Great audiobook. Can’t wait for the print edition! You’ve packed a lot of information & ideas into one presentation, but it never gets old. At its core is your conception of energy, which I find most compelling. In fact, it’s brilliant & original. The interdisciplinary systems approach is greatly needed in a world of specialists who remind me of the parable of the blind men trying to identify the elephant based on their respective experience with different parts of the animal's body. Your concept of simplification is much preferable to “degrowth,” but essentially you are advocating degrowth – at least as I understand your message. Your approach avoids ideological jargon that can be so off-putting & that is refreshing. Hopefully it means a larger audience will be receptive rather than defensive & dismissive. All in all, it’s a cohesive & compelling argument for fundamental change.
At 4 horses a row, 100,000 horses pulling a plane would be about half a mile long.
But if we don’t burn fossil fuels or have fossil fuels to burn then that’s industry gone. So then what of the aerosol masking effect?
Don't forget the 500-600 dead zones in the oceans!
Nate this was really fantastic. I am going to send it around to colleagues. My sense is they(Oceanographers, Atmospheric Scientists, Polar Scientists, Physicists, Engineers) know the problems well but are just like everyone else and live a business as usual life. Modernity is a subtle trap, and so is the hyper-competitive grant process. I often feel we are simply recording the decline rather than making real change or breaking free. Non-scientists may have suspicions of our work and see it as a WEF conspiracy to eat zee bugs. I do not know how to avail them of these beliefs but you have made significant inroads. You have my gratitude and thanks!
Thank you, Nate! It's awesome to hear your lastest presentation of the big picture in one go! I love the clearer articulation of ideas on where to go forward. Please don't forget that self-care is community service!
An excellent overview. Something I can share with those who are ready to hear the message. Namaste, Nate 🙏
Here for it. Thanx Nate.
Thanks Canada!
A Swiss federal report on plastics in the environment, published on September 23, 2022, found that tire and road wear is one of the leading causes of microplastic pollution in the country. The resulting particles are made up of 60% rubber, 30% soot and 10% heavy metals. Over 13,500 metric tons of these particles are generated in Switzerland every year, and some 8,900 metric tons of that amount are released into our air, soil and water. (How many electric cars, which are heavier than conventional, are going to still generate more pollution than we are already.
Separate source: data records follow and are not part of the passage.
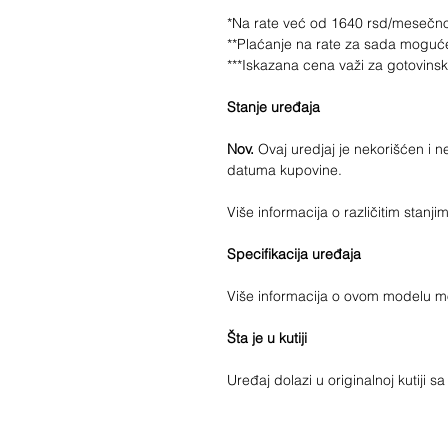
*Na rate već od 1640 rsd/mesečn
**Plaćanje na rate za sada moguć
***Iskazana cena važi za gotovins
Stanje uređaja
Nov.
Ovaj uredjaj je nekorišćen i 
datuma kupovine.
Više informacija o različitim stan
Specifikacija uređaja
Više informacija o ovom modelu 
Šta je u kutiji
Uređaj dolazi u originalnoj kutiji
Its not exhaust but its still pollution)
Thank you, Nate.
What happens when we drain all the oil from the earth and we have an asteroid impact and the earth plates have no lubricant to bear the impact?
Collectively, we need to care about the biosphere, the global environment that sustains ALL life, not just human life. The symbiotic interaction of every living species is what maintains and sustains this thing we call "life". Humanity's fatal flaw is its entrenched, quasi-religious belief that "Man is the center of all things". The totality of the Earth is a symbiotic miracle. Homo sapiens are merely on aspect of it. Considering the evident negative impact that homo sapiens have had on the continuing viability of life on Earth, I sincerely have to wonder if homo sapiens might be a pernicious invasive species. Remove homo sapiens from Earth's history, and today, at this very moment, the Earth would be a pristine wilderness of biological possibility. Just sayin…
Please let us know how Academia RSVPs.
Someone in Trudeau's office please dumb this down so he can understand this? He won't stay still for more than a couple minutes so you might have to trick him into listening … waving the right coloured flag every minute or so might work.
Informative. Extremes are not the answer however, balance should be the aim towards sustainability.